Arbeitsauftrag: Schreib aus dem Text über Khartoum den Abschnitt zwischen „Obwohl in Gross-Khartoum“ und „sich gut versteckt.“ wortgetreu ab, Anfang und Ende eingeschlossen.

Obwohl in Gross-Khartoum heute rund acht Millionen Menschen leben und es täglich viele Hunderte mehr werden, hat die Hauptstadt des Sudans am Zusammenfluss des Weissen und des Blauen Nils etwas Kulissenhaftes, Unwirkliches, fast Gespenstisches. Der Ölboom hat viel Geld ins Land geschwemmt, einheimische Profiteure, chinesische, malaysische, pakistanische Investoren verwandeln die Stadt in eine grosse Baustelle. Aber man kann sich schwer vorstellen, dass in den funkelnden Glaspalästen, die zwischen verlotterten Immobilien emporgezogen werden, tatsächlich Leute leben und arbeiten werden. Wenn die Stadt je eine Seele hatte, dann hat sie sich gut versteckt.

Vorliegende Angaben:

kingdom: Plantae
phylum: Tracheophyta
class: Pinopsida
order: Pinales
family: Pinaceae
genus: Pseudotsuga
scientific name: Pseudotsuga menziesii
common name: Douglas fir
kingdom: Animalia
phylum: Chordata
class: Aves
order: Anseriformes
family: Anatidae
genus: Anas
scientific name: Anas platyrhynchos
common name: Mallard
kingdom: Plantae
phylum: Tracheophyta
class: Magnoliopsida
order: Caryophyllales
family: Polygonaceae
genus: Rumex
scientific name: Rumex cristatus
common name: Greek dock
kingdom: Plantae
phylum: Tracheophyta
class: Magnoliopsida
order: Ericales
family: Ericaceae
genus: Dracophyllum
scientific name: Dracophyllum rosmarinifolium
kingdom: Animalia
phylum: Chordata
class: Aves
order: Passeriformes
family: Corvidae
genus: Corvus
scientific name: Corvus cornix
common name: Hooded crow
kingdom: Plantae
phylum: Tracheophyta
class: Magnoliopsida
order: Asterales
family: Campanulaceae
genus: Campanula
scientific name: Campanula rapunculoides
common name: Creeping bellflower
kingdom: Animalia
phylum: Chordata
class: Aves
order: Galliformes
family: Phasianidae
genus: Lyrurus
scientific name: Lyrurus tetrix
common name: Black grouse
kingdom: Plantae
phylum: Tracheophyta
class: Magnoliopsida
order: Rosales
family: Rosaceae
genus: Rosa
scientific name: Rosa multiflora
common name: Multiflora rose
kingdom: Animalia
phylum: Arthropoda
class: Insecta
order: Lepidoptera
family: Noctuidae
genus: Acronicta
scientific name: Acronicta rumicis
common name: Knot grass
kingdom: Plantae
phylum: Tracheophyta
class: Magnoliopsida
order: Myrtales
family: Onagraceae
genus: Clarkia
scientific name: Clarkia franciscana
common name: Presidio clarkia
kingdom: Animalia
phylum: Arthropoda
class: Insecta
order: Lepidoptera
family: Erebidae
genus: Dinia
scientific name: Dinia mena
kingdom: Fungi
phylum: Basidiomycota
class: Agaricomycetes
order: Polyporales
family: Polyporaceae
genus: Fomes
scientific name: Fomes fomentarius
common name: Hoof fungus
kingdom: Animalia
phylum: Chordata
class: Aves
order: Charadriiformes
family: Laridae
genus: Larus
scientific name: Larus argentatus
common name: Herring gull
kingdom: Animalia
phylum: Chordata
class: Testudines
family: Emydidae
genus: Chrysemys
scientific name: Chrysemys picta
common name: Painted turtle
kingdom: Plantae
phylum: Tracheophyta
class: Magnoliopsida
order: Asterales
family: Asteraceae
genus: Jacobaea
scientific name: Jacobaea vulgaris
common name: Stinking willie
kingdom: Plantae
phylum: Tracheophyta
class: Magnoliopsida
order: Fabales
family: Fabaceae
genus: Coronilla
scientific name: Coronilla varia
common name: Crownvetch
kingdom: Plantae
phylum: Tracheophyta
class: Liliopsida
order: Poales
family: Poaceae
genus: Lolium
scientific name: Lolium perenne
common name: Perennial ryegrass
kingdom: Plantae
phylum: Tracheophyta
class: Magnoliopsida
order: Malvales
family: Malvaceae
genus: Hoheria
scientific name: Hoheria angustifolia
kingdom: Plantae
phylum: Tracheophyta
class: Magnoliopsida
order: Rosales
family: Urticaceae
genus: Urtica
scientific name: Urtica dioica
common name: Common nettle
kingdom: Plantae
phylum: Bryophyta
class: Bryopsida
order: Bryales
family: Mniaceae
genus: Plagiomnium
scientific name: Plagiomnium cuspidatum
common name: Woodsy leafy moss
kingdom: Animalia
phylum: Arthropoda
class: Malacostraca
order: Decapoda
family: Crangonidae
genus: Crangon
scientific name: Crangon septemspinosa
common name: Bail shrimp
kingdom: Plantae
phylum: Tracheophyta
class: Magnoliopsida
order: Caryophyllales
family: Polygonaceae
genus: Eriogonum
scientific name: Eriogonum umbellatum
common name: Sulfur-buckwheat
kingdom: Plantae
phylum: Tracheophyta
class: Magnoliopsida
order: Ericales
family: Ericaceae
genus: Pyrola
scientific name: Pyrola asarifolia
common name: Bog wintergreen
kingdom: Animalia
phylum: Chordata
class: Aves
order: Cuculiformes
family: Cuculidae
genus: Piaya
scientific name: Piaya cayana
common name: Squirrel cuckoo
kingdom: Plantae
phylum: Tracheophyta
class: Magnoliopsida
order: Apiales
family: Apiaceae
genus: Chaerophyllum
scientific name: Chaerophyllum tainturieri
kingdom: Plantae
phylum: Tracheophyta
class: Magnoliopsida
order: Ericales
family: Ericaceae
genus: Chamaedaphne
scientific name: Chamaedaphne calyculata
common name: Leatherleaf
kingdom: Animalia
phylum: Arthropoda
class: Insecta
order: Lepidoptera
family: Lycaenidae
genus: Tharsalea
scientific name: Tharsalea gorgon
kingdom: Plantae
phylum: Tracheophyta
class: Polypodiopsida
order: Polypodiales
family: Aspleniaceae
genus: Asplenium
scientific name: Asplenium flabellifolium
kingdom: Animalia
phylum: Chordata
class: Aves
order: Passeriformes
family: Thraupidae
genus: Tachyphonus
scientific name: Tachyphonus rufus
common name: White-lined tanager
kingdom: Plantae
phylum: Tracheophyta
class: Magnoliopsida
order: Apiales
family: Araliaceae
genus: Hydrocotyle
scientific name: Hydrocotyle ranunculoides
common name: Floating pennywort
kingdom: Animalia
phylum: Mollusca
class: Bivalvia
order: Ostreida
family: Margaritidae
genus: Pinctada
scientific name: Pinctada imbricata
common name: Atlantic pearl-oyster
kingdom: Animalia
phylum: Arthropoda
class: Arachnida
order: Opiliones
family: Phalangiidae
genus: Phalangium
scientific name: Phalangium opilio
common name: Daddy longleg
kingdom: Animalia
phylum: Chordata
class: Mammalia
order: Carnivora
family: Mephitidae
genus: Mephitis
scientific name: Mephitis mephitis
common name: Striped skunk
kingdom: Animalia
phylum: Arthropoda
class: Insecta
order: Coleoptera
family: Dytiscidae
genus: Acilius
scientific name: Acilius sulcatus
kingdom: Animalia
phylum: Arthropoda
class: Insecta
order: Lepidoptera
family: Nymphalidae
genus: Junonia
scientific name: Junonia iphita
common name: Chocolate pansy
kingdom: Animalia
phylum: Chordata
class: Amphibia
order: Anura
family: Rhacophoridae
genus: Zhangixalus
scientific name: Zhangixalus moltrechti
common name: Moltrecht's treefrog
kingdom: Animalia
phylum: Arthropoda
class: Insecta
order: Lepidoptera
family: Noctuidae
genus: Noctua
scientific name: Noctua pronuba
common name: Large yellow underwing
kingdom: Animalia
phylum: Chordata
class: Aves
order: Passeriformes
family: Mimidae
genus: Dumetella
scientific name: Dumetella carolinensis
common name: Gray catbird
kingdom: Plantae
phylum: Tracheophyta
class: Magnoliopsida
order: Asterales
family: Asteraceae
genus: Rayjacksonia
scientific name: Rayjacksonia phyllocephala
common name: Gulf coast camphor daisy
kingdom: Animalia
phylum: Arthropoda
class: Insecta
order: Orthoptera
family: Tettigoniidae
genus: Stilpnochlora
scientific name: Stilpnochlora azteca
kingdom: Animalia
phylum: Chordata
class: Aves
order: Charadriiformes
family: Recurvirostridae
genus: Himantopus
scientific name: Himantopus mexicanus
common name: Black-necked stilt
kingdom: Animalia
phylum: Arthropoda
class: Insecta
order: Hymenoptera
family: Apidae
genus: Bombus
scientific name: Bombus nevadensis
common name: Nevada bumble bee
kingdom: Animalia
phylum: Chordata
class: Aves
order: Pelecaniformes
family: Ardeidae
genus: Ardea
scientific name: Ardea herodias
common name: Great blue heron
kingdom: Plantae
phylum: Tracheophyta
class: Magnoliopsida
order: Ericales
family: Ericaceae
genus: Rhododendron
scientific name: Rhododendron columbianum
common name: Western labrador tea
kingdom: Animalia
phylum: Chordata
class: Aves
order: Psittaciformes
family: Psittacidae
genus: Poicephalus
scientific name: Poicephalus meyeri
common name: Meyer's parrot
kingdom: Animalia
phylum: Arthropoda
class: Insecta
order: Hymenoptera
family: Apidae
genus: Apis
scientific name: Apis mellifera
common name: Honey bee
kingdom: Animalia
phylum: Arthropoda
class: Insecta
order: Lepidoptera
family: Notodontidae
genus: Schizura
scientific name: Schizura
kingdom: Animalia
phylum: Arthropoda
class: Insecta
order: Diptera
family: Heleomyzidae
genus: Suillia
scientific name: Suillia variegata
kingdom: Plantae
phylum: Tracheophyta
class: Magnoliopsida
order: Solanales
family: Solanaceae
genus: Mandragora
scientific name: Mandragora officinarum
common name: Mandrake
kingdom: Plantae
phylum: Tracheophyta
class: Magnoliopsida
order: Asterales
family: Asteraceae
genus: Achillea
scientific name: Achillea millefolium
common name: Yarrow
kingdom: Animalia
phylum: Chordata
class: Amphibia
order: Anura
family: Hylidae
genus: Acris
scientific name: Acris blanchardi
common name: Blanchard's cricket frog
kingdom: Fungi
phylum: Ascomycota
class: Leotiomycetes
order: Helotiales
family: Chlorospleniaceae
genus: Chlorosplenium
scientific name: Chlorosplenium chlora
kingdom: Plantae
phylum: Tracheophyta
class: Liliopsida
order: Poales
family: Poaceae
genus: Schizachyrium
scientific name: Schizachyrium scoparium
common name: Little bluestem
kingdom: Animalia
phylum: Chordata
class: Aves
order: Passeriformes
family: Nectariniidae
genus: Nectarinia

Lösung:
Obwohl in Gross-Khartoum heute rund acht Millionen Menschen leben und es täglich viele Hunderte mehr werden, hat die Hauptstadt des Sudans am Zusammenfluss des Weissen und des Blauen Nils etwas Kulissenhaftes, Unwirkliches, fast Gespenstisches. Der Ölboom hat viel Geld ins Land geschwemmt, einheimische Profiteure, chinesische, malaysische, pakistanische Investoren verwandeln die Stadt in eine grosse Baustelle. Aber man kann sich schwer vorstellen, dass in den funkelnden Glaspalästen, die zwischen verlotterten Immobilien emporgezogen werden, tatsächlich Leute leben und arbeiten werden. Wenn die Stadt je eine Seele hatte, dann hat sie sich gut versteckt.